| Data |
=====

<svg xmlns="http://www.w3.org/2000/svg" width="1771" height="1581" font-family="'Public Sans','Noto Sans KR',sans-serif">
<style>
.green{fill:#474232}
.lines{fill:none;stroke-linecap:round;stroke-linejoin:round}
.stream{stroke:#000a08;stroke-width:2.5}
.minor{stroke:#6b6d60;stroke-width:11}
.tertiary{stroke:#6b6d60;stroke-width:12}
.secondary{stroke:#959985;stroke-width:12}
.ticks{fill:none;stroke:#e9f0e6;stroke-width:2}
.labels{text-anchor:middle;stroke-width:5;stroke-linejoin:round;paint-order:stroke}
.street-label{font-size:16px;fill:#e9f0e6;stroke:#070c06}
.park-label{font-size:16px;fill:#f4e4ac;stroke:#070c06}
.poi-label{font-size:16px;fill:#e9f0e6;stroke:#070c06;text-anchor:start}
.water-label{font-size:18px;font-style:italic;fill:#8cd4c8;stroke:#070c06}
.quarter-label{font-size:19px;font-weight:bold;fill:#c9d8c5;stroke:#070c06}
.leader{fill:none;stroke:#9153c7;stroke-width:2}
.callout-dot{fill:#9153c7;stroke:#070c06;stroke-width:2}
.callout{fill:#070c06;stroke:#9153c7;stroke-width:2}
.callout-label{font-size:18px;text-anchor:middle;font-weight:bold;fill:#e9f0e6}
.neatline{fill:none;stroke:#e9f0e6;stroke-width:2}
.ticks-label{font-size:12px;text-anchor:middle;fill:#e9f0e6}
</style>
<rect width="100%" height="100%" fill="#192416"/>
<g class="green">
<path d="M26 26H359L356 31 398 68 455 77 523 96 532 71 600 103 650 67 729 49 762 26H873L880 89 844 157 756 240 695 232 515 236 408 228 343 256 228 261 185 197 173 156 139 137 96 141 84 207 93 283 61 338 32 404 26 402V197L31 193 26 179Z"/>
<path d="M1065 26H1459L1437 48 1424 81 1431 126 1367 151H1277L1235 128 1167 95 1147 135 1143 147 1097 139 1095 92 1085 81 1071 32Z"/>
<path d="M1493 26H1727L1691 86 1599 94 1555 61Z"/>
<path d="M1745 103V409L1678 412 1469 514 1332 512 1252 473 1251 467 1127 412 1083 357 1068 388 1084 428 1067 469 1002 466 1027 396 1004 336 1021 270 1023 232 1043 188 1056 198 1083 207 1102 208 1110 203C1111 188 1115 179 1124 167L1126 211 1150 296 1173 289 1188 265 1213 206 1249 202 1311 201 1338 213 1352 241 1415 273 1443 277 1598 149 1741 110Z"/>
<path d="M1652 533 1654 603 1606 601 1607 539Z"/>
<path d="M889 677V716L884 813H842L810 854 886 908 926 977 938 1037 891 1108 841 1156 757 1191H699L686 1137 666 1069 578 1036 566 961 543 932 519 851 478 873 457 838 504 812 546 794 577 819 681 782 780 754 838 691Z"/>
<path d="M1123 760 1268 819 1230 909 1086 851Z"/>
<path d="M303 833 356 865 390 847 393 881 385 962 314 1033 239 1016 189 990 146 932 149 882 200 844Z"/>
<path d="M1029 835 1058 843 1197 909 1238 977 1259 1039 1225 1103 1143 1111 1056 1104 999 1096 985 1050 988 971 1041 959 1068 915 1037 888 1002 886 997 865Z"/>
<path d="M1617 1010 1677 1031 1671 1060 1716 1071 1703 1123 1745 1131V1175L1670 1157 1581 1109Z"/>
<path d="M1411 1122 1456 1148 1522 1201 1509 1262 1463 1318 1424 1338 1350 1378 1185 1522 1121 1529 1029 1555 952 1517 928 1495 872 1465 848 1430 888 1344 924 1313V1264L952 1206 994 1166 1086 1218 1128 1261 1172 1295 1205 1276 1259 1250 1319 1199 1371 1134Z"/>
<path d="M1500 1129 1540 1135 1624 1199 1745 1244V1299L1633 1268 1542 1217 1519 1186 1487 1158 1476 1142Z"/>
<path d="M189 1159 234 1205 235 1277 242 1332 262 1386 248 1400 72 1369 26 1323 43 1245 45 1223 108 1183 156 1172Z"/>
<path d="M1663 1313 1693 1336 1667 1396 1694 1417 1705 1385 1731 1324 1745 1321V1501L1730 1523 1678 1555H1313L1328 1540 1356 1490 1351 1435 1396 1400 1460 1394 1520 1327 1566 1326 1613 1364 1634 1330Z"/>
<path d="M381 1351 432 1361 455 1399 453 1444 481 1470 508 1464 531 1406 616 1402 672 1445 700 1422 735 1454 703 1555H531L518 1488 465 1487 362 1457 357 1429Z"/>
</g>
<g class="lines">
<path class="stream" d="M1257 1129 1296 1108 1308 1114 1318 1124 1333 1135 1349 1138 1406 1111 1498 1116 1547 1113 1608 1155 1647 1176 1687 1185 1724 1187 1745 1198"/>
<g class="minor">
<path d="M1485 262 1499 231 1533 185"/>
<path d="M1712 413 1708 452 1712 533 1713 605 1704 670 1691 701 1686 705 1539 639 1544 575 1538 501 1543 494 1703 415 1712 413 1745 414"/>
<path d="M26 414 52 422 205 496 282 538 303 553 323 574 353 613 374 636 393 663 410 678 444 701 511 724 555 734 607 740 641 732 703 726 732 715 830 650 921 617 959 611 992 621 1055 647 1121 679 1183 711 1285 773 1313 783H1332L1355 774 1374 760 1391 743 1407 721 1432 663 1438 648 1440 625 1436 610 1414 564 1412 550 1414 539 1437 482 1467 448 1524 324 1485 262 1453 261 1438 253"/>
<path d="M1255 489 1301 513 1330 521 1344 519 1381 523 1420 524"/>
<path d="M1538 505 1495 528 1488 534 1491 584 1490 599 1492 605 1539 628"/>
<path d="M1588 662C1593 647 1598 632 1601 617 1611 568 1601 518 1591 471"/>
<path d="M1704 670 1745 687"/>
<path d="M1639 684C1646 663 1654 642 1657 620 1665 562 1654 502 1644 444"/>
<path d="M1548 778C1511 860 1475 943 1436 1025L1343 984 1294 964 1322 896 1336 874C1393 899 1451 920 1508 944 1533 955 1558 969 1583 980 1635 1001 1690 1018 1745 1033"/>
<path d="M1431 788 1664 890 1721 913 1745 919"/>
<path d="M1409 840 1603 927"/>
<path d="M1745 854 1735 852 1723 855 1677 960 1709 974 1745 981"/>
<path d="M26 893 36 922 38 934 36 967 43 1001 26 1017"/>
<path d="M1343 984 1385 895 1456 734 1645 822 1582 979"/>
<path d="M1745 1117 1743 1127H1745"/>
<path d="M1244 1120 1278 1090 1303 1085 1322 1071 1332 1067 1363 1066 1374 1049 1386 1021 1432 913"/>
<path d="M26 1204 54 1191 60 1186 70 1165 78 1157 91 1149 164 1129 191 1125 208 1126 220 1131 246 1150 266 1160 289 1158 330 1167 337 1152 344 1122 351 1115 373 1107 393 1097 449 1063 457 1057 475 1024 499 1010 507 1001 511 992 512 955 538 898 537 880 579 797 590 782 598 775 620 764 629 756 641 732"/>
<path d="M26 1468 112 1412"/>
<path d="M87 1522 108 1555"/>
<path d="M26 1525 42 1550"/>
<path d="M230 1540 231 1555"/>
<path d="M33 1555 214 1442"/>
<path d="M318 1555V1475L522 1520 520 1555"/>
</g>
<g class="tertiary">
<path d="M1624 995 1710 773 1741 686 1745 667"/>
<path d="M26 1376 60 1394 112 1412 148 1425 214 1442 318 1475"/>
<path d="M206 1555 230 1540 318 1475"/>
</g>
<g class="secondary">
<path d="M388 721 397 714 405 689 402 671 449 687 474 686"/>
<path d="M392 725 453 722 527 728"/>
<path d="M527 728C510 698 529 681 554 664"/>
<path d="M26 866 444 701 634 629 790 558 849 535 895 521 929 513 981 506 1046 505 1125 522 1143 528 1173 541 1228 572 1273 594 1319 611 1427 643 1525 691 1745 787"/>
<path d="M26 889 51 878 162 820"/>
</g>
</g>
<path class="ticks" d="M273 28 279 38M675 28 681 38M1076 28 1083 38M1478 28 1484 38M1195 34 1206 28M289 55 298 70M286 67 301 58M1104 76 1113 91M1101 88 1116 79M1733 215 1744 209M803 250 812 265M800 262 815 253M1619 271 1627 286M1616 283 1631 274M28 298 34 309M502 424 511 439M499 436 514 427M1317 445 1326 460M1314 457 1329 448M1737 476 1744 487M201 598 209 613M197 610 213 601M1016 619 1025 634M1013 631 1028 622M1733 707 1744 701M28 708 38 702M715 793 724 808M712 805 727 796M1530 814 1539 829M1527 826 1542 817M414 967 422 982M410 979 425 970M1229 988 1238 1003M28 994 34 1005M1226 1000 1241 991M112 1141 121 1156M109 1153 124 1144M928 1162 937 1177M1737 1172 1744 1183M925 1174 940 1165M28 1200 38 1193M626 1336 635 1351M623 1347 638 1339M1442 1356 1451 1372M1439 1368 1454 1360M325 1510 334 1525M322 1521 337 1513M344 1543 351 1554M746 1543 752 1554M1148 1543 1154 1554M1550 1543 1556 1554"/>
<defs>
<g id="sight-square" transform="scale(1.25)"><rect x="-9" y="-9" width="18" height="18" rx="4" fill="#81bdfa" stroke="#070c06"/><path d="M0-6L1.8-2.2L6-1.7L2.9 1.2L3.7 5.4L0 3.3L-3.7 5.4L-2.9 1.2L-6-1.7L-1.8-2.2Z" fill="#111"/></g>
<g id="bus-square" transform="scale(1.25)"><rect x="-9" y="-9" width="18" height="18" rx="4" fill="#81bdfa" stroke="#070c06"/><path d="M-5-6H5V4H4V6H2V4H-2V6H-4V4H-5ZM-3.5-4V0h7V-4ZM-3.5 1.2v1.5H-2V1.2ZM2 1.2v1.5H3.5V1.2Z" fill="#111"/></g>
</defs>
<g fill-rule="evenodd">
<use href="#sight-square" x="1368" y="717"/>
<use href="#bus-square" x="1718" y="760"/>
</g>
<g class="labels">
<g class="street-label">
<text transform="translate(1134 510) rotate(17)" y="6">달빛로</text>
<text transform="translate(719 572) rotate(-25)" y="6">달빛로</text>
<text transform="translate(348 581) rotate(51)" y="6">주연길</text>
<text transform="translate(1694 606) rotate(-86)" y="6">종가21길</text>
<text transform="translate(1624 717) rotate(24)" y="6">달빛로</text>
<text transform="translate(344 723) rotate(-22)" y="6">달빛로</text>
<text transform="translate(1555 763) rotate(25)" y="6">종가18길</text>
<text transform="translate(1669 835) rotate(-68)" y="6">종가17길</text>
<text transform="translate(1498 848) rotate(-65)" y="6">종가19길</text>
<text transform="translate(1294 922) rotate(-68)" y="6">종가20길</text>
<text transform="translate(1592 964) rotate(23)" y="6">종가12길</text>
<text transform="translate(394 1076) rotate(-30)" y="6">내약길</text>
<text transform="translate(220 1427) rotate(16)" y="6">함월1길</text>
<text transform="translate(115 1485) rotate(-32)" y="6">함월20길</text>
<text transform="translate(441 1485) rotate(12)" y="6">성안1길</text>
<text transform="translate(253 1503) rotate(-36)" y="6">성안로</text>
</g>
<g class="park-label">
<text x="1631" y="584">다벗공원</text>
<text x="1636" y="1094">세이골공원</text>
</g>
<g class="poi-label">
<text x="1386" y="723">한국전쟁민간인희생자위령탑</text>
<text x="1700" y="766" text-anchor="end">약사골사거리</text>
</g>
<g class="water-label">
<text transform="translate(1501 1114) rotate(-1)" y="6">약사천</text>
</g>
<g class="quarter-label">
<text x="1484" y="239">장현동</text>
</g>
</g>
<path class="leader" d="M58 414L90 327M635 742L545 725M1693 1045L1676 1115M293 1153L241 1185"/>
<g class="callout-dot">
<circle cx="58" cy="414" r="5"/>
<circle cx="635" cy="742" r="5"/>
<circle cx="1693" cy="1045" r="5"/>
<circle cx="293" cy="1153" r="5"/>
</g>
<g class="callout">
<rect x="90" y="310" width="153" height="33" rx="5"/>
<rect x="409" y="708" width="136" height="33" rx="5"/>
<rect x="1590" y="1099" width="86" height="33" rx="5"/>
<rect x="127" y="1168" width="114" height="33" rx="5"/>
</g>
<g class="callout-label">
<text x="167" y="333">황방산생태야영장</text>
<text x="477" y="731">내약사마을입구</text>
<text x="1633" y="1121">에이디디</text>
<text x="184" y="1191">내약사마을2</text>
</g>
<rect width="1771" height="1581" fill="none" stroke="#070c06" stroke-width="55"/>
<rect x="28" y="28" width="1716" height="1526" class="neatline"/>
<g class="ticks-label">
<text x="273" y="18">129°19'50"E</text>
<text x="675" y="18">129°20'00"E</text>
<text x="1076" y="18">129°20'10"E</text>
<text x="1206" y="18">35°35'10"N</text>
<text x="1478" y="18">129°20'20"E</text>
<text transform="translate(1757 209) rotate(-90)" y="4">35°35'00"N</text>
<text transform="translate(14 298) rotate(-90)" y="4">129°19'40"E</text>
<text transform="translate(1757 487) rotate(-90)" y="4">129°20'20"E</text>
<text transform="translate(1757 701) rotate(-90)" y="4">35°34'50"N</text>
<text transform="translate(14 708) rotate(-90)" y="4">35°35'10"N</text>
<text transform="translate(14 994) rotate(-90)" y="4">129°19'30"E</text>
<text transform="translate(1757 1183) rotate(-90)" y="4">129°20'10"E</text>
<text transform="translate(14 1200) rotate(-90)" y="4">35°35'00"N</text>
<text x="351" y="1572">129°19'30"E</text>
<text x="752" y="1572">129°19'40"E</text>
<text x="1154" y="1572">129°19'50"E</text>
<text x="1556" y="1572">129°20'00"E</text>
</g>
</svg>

=====

| Work order |
Wherever the word "lines" appears in a line of the records, count that line. Say how many there are, with no other words.

| Your solution |
2